_SUPPLIED MATERIAL_:
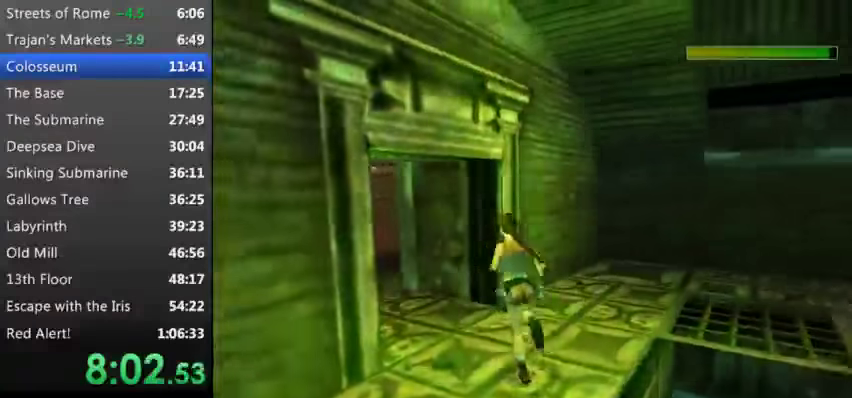
{"keys": ["d", "t", "up"], "events": [[467, "d", "down"], [500, "left", "up"]]}
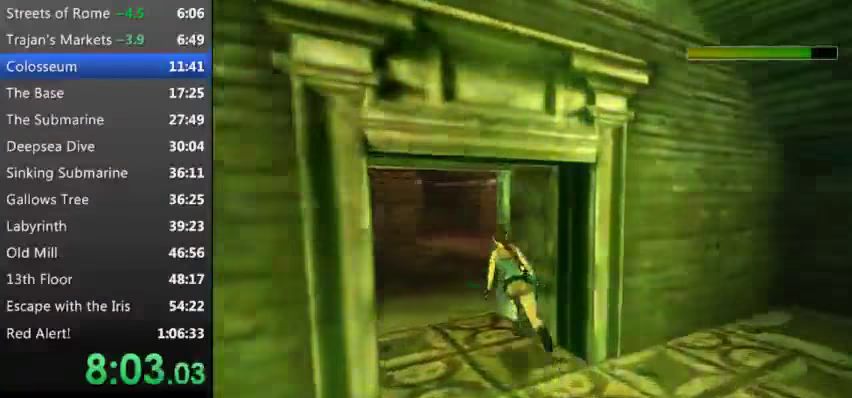
{"keys": ["right", "t", "up"], "events": [[67, "d", "up"], [334, "right", "down"], [434, "d", "down"], [467, "d", "up"]]}
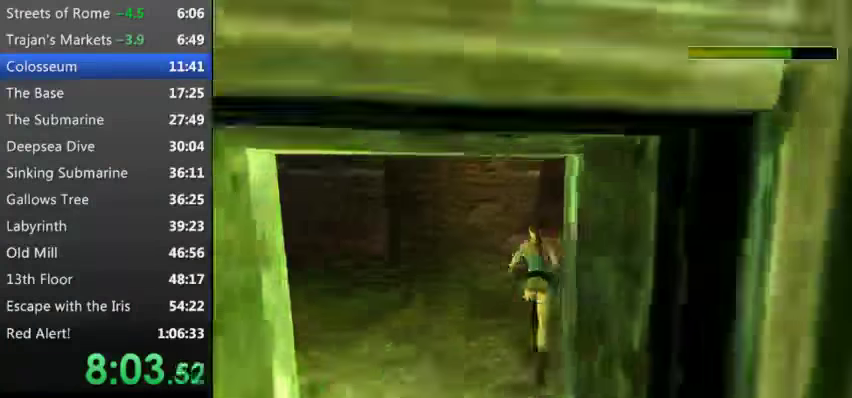
{"keys": ["t", "up"], "events": [[100, "d", "down"], [200, "d", "up"], [367, "right", "up"]]}
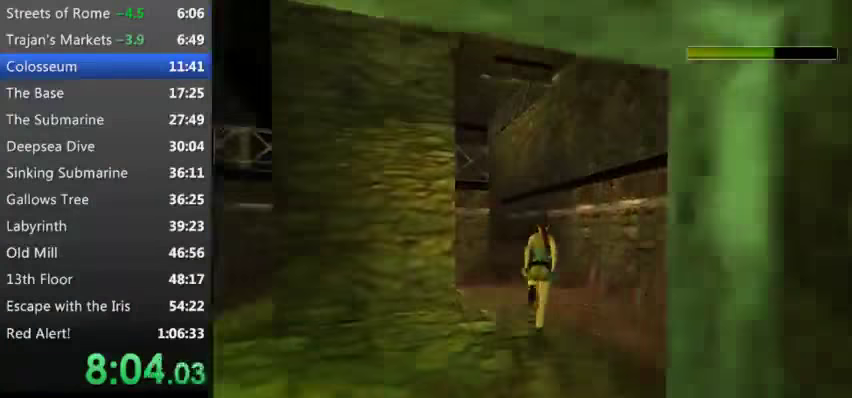
{"keys": ["t", "up"], "events": [[34, "left", "down"], [400, "left", "up"]]}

_WHAT YOU ARE ASKED TO DO_: Apart from the pictures, restate all of the listing above exactly.

_RESULT OF THE EXERCISE_:
{"keys": ["d", "t", "up"], "events": [[467, "d", "down"], [500, "left", "up"]]}
{"keys": ["right", "t", "up"], "events": [[67, "d", "up"], [334, "right", "down"], [434, "d", "down"], [467, "d", "up"]]}
{"keys": ["t", "up"], "events": [[100, "d", "down"], [200, "d", "up"], [367, "right", "up"]]}
{"keys": ["t", "up"], "events": [[34, "left", "down"], [400, "left", "up"]]}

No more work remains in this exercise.